Explain the formation of sodium chloride and calcium oxide on the basis of the concept of electron transfer from one atom to another atom.
- When sodium (Na) atom loses one electron to get octet electron configuration it forms a cation (${{Na}^{+}}$)
${ }_{ 11 }{ Na }$ ------> ${ }{ _{ 11 }{ Na } }^{ + }$+${{e}^{-}}$
- Chlorine has shortage of one electron to get octet in its valence shell. So it gains electron that was lost by Na and form anion.
${ }_{ 17 }{ Cl }$ + ${{e}^{-}}$ ----------> ${{Cl}^{-}}$
- Transfer of electrons between Na and Cl atoms they form ${{Na}^{+}}$ and ${{Cl}^{-}}$ ions.
- These oppositely charged ions get attracted towards each other due to electrostatic forces and form the compound sodium chloride (NaCl).

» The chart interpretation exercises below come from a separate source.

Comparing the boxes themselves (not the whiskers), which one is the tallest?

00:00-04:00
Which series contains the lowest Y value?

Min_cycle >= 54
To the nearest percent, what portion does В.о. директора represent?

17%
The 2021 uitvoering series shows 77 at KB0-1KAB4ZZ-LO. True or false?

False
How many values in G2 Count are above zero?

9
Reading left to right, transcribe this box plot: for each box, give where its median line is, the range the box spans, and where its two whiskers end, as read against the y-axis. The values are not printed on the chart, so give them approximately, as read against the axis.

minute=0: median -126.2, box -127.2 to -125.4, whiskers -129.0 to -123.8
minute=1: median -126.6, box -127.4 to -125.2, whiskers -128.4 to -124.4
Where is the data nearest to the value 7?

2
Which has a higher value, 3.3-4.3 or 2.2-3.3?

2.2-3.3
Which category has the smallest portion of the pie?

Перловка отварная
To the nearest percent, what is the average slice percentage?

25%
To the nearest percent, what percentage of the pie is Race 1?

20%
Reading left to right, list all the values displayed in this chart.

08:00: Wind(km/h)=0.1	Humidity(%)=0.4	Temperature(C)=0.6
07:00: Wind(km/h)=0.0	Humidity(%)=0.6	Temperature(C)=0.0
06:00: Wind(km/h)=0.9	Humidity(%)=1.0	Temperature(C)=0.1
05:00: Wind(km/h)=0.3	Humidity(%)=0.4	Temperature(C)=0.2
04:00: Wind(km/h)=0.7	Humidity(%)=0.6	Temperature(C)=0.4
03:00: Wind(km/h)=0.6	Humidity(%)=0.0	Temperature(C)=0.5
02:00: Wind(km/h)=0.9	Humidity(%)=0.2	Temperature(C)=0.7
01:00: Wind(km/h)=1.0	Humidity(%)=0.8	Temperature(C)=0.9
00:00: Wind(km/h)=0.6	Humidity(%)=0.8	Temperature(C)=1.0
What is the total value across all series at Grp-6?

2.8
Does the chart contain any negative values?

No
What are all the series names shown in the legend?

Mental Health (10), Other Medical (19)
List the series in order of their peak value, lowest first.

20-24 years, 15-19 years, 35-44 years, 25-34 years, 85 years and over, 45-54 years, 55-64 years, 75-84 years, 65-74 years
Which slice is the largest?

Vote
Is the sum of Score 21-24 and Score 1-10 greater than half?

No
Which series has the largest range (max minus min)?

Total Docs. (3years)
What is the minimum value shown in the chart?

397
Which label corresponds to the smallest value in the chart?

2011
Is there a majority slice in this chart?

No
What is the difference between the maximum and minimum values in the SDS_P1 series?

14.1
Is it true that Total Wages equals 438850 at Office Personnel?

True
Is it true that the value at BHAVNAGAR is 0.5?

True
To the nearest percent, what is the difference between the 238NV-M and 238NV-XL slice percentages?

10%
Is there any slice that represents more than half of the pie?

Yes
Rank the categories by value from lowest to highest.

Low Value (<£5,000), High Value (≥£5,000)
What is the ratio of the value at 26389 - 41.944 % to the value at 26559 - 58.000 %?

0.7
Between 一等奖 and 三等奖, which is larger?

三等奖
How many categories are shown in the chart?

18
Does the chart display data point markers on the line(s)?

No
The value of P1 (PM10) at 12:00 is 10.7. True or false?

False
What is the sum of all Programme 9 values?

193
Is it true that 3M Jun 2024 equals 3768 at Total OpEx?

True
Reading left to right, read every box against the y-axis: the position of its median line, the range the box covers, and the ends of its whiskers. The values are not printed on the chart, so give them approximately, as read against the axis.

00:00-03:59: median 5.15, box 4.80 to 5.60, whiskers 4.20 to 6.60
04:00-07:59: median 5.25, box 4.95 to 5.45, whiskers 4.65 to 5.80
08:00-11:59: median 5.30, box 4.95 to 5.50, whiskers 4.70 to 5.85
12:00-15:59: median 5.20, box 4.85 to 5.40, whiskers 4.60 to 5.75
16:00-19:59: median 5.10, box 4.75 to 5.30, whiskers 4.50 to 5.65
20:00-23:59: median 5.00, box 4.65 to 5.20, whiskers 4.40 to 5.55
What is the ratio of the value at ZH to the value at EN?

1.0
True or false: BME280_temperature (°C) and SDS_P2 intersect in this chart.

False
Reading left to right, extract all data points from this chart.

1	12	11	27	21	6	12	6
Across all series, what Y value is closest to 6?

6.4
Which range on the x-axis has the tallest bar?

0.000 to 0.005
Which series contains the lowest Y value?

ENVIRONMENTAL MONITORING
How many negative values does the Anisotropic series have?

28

${{Na}^{+}}$ + ${{Cl}^{-}}$ --------> ${{Na}^{+}}$ ${{Cl}^{-}}$ or NaCl
II. Formation of Calcium Oxide :
- Calcium (Ca) atom is ready to lose two electrons to get octet electron configuration it forms a cation (${{Ca}^{2+}}$).
Ca -------> ${{Ca}^{2+}}$ + ${{2e}^{-}}$
- Oxygen (O) has shortage of two electrons to get octet in its valence shell. So it gains electron that was lost by Ca and form anion.
${ }_{ 8 }{ O }$ + ${{2e}^{-}}$ -------> ${{O}^{2-}}$
- Transfer of 2 electrons between ‘Ca’ and ‘O’ atoms form ${{Ca}^{2+}}$ and ${{O}^{2-}}$ ions.
- These oppositely charged ions get attracted towards each other due to electrostatic forces and form the compound calcium oxide (CaO).
${{Ca}^{2+}}$ + ${{O}^{2-}}$ --------> CaO